テゾス財団のICOはスイスで行われたものですが、アメリカの投資家を対象に出資を募ったためこの考え方に触れ、訴訟を招いてしまったのです。

アメリカの証券取引法では仮想通貨は有価証券に位置付けられ、アメリカ人を対象にICOを行うにはアメリカの証券取引委員会に上場投資信託(ETF)としての申請が必要になります。

結局メインネットの最終テスト版「ベータネット」のリリースは2018年6月30日に、メインネットの立ち上げは2018年9月17日にまで後ろ倒しとなってしまいました。

ですが開発が延期される間もテゾス財団も手をこまねいていたわけではありません。

財団は集めた資金を使って教育機関や研究機関に資金援助をし、ブロックチェーン技術やスマートコントラクトなどの技術開発の促進に努めてきました。

Decet Consultingの試み


テゾス財団が資金援助をした機関のひとつにDecet Consultingがあります。

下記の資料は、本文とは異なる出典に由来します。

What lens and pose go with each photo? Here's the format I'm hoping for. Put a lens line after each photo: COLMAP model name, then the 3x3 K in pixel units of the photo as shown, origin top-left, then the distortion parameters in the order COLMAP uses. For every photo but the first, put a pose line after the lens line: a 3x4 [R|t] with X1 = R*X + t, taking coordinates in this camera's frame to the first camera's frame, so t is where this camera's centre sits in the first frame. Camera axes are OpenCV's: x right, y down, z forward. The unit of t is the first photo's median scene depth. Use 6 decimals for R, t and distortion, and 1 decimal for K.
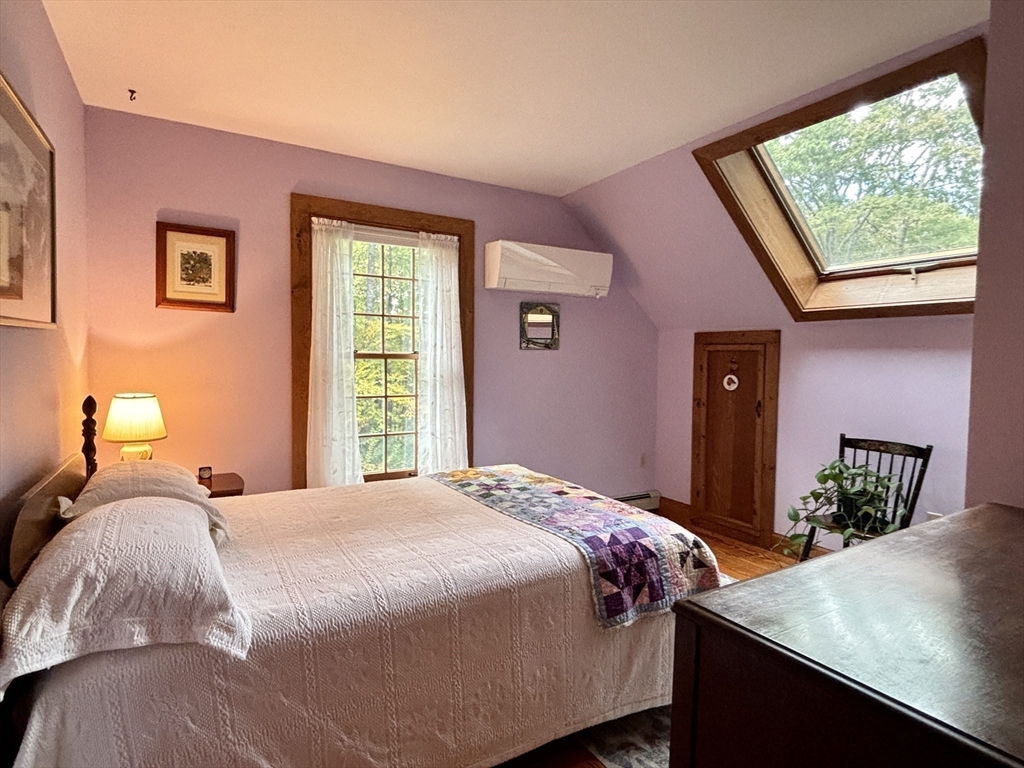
lens RADIAL K [[545.4, 0, 513.5], [0, 545.4, 383.7], [0, 0, 1]] dist [-0.013419, -0.002100]
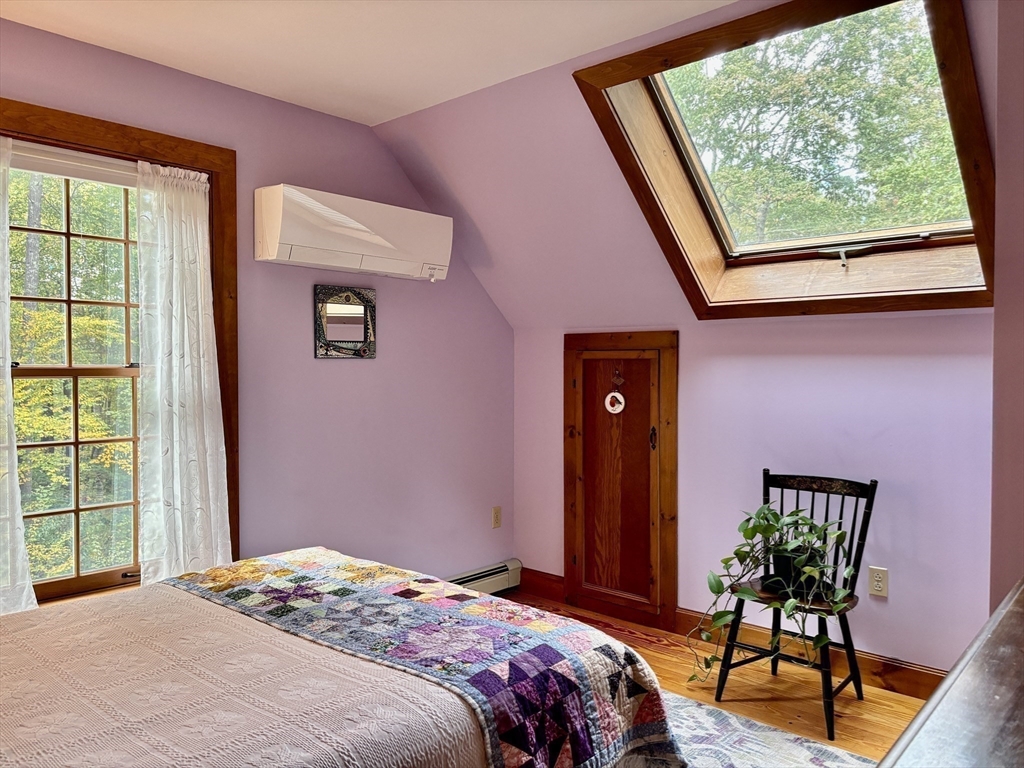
lens RADIAL K [[756.8, 0, 516.2], [0, 756.8, 383.3], [0, 0, 1]] dist [0.017600, -0.031607]
pose [[0.951495, -0.015948, 0.307251, -0.039444], [0.023953, 0.999464, -0.022301, -0.010215], [-0.306731, 0.028579, 0.951367, 0.100685]]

Decet Consultingは正式名称をDecentralized Et Consulting, LLC.と言い、ソフトウェアの開発やリサーチなどを行っています。

テゾス財団は分散型ネットワークのプロトコルの新規開発をより迅速なものとするためにこのDecet Consultingを援助します。

Decet Consulting

ほかにも農業や金融、運輸業界など数多くのマーケットで活用できるデジタル技術の開発も進めており、この分野においてテゾス財団の進める分散型ネットワークを活用をすることが考えられます。

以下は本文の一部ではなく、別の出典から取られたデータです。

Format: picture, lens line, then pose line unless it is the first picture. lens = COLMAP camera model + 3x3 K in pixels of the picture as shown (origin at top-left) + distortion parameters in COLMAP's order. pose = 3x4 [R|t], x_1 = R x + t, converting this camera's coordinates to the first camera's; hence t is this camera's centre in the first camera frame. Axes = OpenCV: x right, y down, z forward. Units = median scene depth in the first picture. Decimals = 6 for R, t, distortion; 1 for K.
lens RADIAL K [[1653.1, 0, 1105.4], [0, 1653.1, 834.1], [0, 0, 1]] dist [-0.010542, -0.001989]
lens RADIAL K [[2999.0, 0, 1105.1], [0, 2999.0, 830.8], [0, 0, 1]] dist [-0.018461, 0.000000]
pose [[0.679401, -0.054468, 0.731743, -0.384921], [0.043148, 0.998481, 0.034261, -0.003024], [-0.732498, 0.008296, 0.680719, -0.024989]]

またDecet Consultingはブロックチェーン技術とブロックチェーンによりもたらされる分権化を活用し、文字通りゼロから都市を作り上げる「Eureka Project」を進めています。

このプロジェクトはブロックチェーン技術を行政の分野で用いて地方分権を完成させることを目標としており、実際にDecet Consultingはオレゴン州の南部とワイオミング州の東部に敷地を持っており、都市の建設を予定しています。

もしTezosが今後市場で存在感を増していけばBitcoinやEthreumと同じく、このEureka Projectで使用されることになるかもしれません。

今後もTezosとDecet Consultingの関係には注目が必要でしょう。